Exercise requirements :: In the entries below, find the line with "cabinetry, granite or" and the line with "least $530,000, which"; reproduce those two lines and all lines between them exactly, without pictures.

Information given ::

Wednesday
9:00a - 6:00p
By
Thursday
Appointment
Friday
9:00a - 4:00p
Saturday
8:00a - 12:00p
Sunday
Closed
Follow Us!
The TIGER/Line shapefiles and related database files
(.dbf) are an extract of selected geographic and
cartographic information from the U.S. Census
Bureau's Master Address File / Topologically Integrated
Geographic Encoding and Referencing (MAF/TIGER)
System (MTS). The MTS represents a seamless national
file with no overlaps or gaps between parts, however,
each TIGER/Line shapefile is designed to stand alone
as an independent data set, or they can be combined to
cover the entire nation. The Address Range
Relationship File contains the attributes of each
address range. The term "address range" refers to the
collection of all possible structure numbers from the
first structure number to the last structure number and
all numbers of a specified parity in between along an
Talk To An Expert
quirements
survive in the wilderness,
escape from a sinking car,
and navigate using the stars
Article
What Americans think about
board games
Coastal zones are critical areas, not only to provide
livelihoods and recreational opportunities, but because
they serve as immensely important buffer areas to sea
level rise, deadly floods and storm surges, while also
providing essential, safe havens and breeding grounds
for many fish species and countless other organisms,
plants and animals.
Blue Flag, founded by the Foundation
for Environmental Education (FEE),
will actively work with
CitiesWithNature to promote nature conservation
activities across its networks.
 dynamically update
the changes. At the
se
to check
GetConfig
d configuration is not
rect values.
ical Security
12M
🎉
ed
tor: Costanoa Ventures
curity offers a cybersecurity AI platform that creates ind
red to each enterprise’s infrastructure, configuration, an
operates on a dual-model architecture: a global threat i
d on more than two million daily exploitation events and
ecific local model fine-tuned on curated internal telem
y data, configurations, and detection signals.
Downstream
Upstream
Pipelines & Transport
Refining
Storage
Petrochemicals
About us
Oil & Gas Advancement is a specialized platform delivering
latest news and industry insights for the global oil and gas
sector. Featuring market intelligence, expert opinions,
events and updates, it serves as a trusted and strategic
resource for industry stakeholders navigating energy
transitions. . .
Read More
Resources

---

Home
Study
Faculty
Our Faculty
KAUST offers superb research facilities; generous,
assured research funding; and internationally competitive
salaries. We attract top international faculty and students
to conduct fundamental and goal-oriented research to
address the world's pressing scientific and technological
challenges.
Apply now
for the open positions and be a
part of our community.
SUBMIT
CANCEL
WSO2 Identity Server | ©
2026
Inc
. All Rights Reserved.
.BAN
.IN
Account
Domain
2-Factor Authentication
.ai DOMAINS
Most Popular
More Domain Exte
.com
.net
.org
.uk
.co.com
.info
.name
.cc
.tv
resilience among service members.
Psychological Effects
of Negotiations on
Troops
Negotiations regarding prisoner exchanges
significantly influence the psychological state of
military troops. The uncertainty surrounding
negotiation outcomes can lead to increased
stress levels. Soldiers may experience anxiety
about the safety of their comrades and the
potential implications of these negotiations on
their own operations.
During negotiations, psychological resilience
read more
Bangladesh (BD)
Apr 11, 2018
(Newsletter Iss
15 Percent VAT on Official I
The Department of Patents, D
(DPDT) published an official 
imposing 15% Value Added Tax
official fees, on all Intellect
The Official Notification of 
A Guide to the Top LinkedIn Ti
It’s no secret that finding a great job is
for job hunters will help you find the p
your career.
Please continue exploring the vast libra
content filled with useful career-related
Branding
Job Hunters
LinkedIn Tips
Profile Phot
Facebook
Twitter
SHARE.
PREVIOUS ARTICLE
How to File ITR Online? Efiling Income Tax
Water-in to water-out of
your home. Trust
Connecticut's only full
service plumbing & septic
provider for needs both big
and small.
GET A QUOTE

...

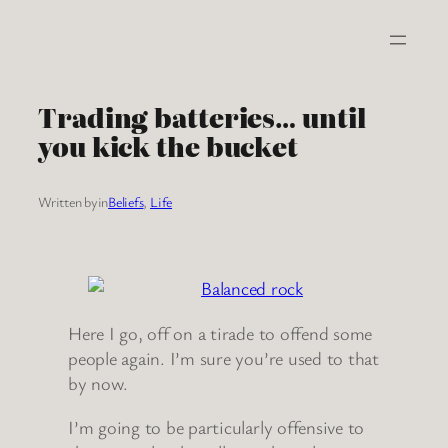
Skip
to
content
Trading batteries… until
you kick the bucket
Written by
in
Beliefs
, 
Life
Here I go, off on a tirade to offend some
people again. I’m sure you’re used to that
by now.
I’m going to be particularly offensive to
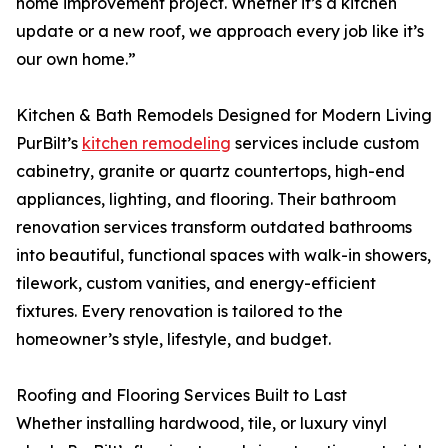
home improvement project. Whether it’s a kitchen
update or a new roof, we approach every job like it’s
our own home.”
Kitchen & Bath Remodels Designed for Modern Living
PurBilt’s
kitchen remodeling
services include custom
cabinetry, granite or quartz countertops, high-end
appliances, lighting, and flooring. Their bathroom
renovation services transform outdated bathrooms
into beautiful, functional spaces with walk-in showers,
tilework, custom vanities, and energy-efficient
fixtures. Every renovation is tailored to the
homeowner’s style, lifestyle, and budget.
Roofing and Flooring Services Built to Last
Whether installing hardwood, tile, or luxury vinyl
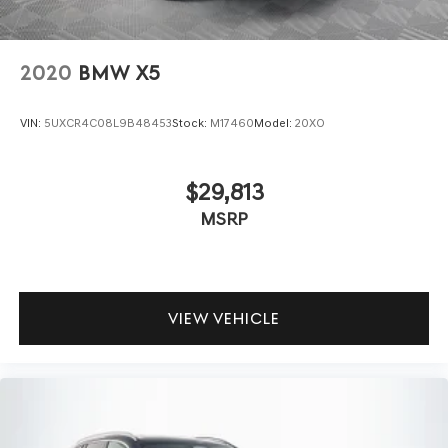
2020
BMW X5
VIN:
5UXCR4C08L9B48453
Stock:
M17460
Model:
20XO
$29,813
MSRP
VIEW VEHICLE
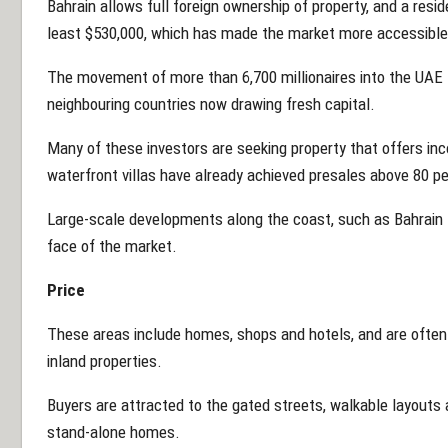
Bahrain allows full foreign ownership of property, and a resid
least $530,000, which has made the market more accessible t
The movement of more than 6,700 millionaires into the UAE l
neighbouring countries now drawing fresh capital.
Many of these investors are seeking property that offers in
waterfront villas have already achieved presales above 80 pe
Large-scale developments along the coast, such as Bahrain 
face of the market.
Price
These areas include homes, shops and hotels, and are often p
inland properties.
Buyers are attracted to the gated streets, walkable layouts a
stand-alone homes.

Solved problem ::
cabinetry, granite or quartz countertops, high-end
appliances, lighting, and flooring. Their bathroom
renovation services transform outdated bathrooms
into beautiful, functional spaces with walk-in showers,
tilework, custom vanities, and energy-efficient
fixtures. Every renovation is tailored to the
homeowner’s style, lifestyle, and budget.
Roofing and Flooring Services Built to Last
Whether installing hardwood, tile, or luxury vinyl
2020
BMW X5
VIN:
5UXCR4C08L9B48453
Stock:
M17460
Model:
20XO
$29,813
MSRP
VIEW VEHICLE
Bahrain allows full foreign ownership of property, and a resid
least $530,000, which has made the market more accessible t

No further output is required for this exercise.